En droit international, rien n’empêche la Belgique de reconnaître la Palestine. Dans un contexte où le peuple palestinien est menacé dans son existence, quel serait un moment plus opportun?
Dans une interview diffusée le 11 mai, le Premier ministre Bart de Wever affirmait que la Belgique pourrait reconnaître la Palestine, conformément à l’accord de gouvernement. Il énonçait cependant une série de conditions qui devraient être réunies auparavant: l’instauration d’une Autorité palestinienne démocratique, le démantèlement du Hamas, la libération des otages israéliens, la reconnaissance d’Israël par la Palestine et l’engagement des Etats arabes à soutenir une paix durable au Moyen-Orient. D’après le Premier ministre, cette position correspond à ce qui est prévu par le droit international.
L’accord de gouvernement est loin d’être aussi précis puisqu’il affirme seulement que «nous souhaitons que l’Union européenne joue un rôle de premier plan pour parvenir, par la voie diplomatique, à une solution à deux Etats qui garantisse à la fois la sécurité d’Israël et permette la reconnaissance de la Palestine, dans le respect de l’intégrité territoriale». Si les conditions énumérées par le Premier ministre peuvent paraître opportunes politiquement, elles ne sont nullement dictées par le droit international. Ce dernier n’impose pas de conditions à la reconnaissance d’un Etat quant à son organisation politique, économique ou social. L’Afghanistan reste reconnu comme un Etat depuis que les talibans y ont repris le pouvoir en 2021. Le Vatican aussi alors que son organisation n’a rien de démocratique. Et si les Etats sont tenus d’agir pour empêcher ou faire cesser certaines violations des droits humains se déroulant sur leur territoire, le respect de cette obligation ne conditionne pas juridiquement leur reconnaissance comme Etat. Si tel était le cas, une multitude d’entre eux se verraient privés d’une telle reconnaissance, en ce compris Israël dont les violations du droit international ont été identifiées par la Cour internationale de justice à plusieurs reprises.

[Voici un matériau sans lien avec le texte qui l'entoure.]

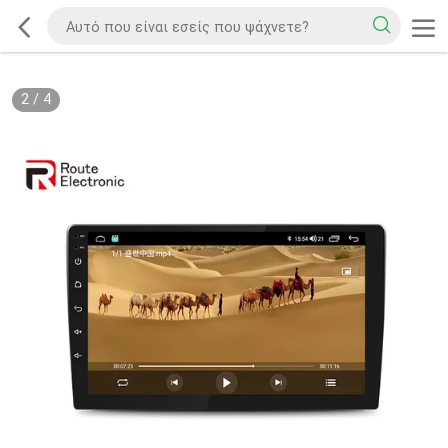
2
/
4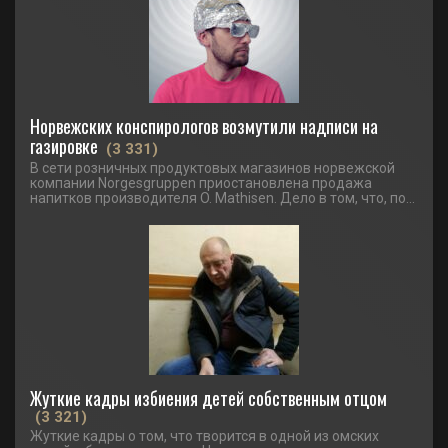
Норвежских конспирологов возмутили надписи на
газировке
(3 331)
В сети розничных продуктовых магазинов норвежской
компании Norgesgruppen приостановлена продажа
напитков производителя O. Mathisen. Дело в том, что, по...
Жуткие кадры избиения детей собственным отцом
(3 321)
Жуткие кадры о том, что творится в одной из омских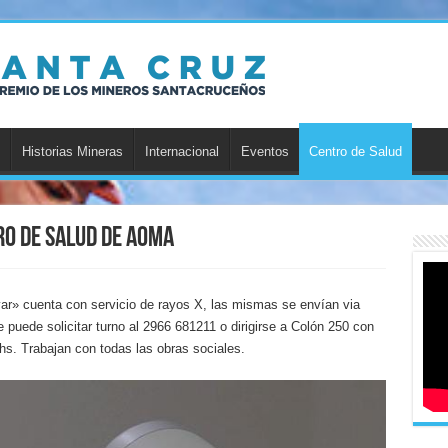
Historias Mineras
Internacional
Eventos
Centro de Salud
ro de Salud de AOMA
r» cuenta con servicio de rayos X, las mismas se envían via
puede solicitar turno al 2966 681211 o dirigirse a Colón 250 con
hs. Trabajan con todas las obras sociales.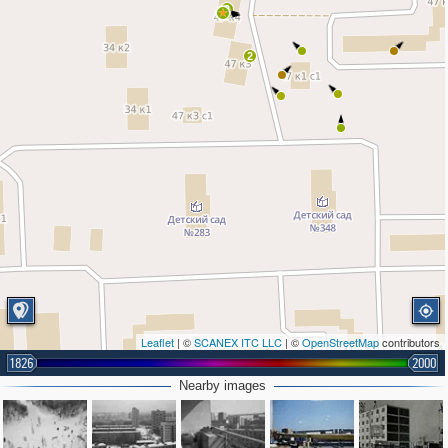
2
2
Leaflet
| ©
SCANEX ITC LLC
| ©
OpenStreetMap
contributors
1826
2000
Nearby images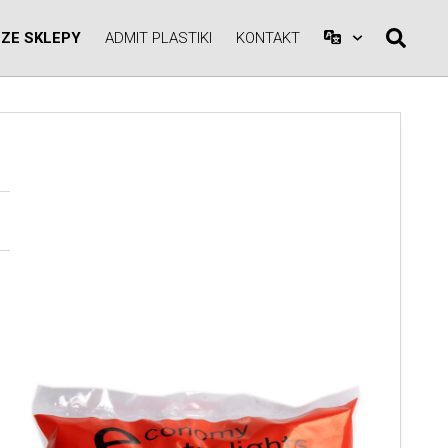
ZE SKLEPY
ADMIT PLASTIKI
KONTAKT
A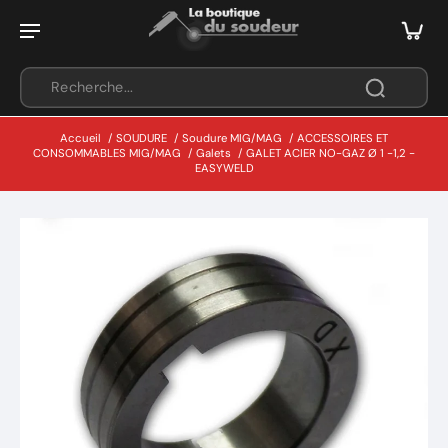
Accueil
/
SOUDURE
/
Soudure MIG/MAG
/
ACCESSOIRES ET
CONSOMMABLES MIG/MAG
/
Galets
/
GALET ACIER NO-GAZ Ø 1 -1,2 -
EASYWELD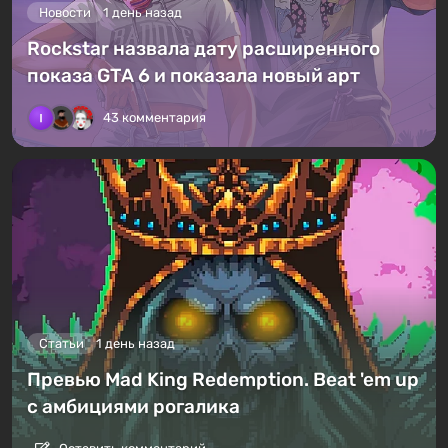
Новости
1 день назад
Rockstar назвала дату расширенного
показа GTA 6 и показала новый арт
43 комментария
Статьи
1 день назад
Превью Mad King Redemption. Beat 'em up
с амбициями рогалика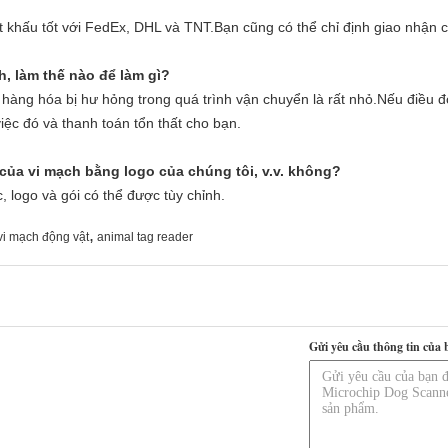
t khấu tốt với FedEx, DHL và TNT.Bạn cũng có thể chỉ định giao nhận c
, làm thế nào để làm gì?
hàng hóa bị hư hỏng trong quá trình vận chuyển là rất nhỏ.Nếu điều đó
iệc đó và thanh toán tổn thất cho bạn.
 của vi mạch bằng logo của chúng tôi, v.v. không?
, logo và gói có thể được tùy chỉnh.
,
vi mạch động vật
animal tag reader
Gửi yêu cầu thông tin của 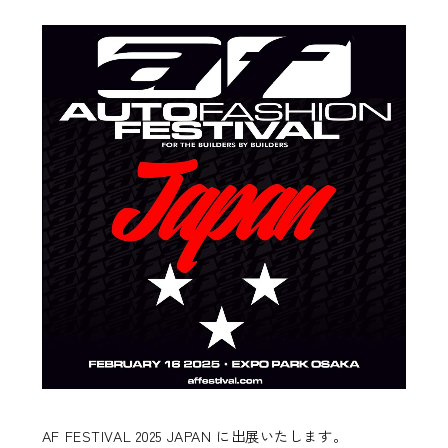
AF FESTIVAL 2025 JAPAN に出展いたします。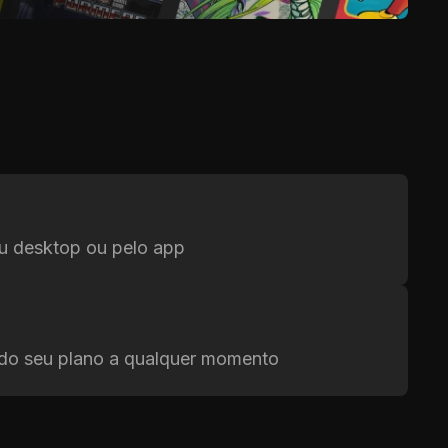
eu desktop ou pelo app
do seu plano a qualquer momento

La seule exigence posée par le droit international est que la reconnaissance doit entériner une prétention sérieuse à la qualité étatique correspondant à une certaine réalité. La Palestine, dont l’indépendance fut proclamée en 1988, a été admise au sein des Nations unies en tant qu’Etat observateur en 2012. La Belgique avait voté en faveur de la résolution formalisant cette admission comme elle a voté en faveur de la résolution adoptée en mai 2024 par l’Assemblée générale de l’ONU qui «constate que l’Etat de Palestine remplit les conditions requises pour devenir membre de l’Organisation des Nations unies […] et devrait donc être admis à l’Organisation». La Palestine est partie à des dizaines de traités internationaux et a reconnu la compétence de comités ou de tribunaux internationaux qui en assurent le respect.
En droit international, rien n’empêche la Belgique de reconnaître la Palestine et de rejoindre les 147 Etats, y compris au sein de l’Union européenne, qui l’ont déjà fait. Dans un contexte où le peuple palestinien est menacé dans son existence même sur son propre territoire, le moment serait opportun.